"I guess."
"I heard something in your voice."
"I'm fine," she said shortly. "I'm smelling the air. I smell blood. Mold and mildew. And the aftershave again."
"The same as before?"
"Yes."
"Where's it coming from?"
Sniffing the air, Sachs walked in a spiral, the Maypole again, until she came to another wooden post.
"Here. It's strongest right here."
"What's 'here,' Amelia? You're my legs and my eyes, remember."
"One of these wooden columns. Like the kind she was tied to. About fifteen feet away."
"So he might have rested against it. Any prints?"
She sprayed it with ninhydrin and shone the light on it.
"No. But the smell's very strong."
"Sample a portion of the post where it's the strongest. There's a MotoTool in the case. Black. A portable dr
ill. Take a sampling bit--it's like a hollow drill bit--and mount it in the tool. There's something called a chuck. It's a--"

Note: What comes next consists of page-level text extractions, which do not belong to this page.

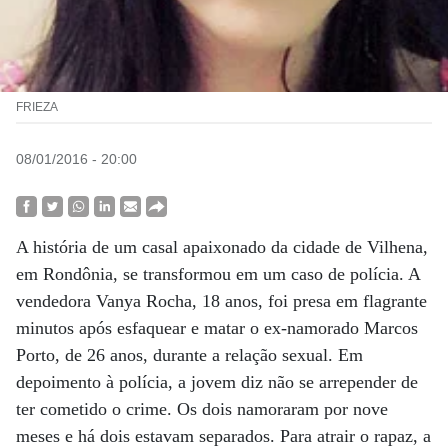
FRIEZA
08/01/2016 - 20:00
A história de um casal apaixonado da cidade de Vilhena,
em Rondônia, se transformou em um caso de polícia. A
vendedora Vanya Rocha, 18 anos, foi presa em flagrante
minutos após esfaquear e matar o ex-namorado Marcos
Porto, de 26 anos, durante a relação sexual. Em
depoimento à polícia, a jovem diz não se arrepender de
ter cometido o crime. Os dois namoraram por nove
meses e há dois estavam separados. Para atrair o rapaz, a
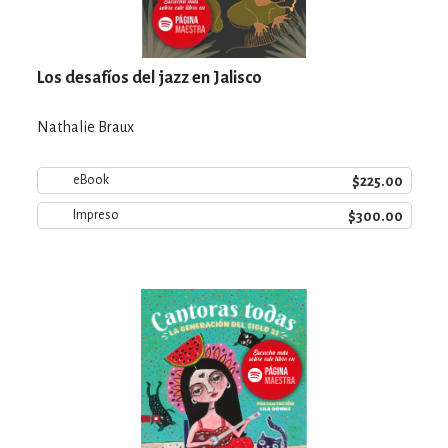
Los desafíos del jazz en Jalisco
Nathalie Braux
$225.00
eBook
$300.00
Impreso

"I own a drill press," she said tersely.
"Oh," Rhyme said.
She drilled a piece of the post out, then flicked sweat from her forehead. "Bag it in plastic?" she asked. He told her yes. She felt faint, lowered her head and caught her breath. No fucking air in here.
"Anything else?" Rhyme asked.
"Nothing that I can see."
"I'm proud of you, Amelia. Come on back and bring your treasures with you."
SIXTEEN
Careful," Rhyme barked.
"I'm an expert at this."
"Is it new or old?"
"Shhh," Thom said.
"Oh, for Christ's sake. The blade, is it old or new?"
"Don't breathe. . . . Ah, there we go. Smooth as a baby's butt."
The procedure was not forensic but cosmetic.
Thom was giving Rhyme his first shave in a week. He had also washed his hair and combed it straight back.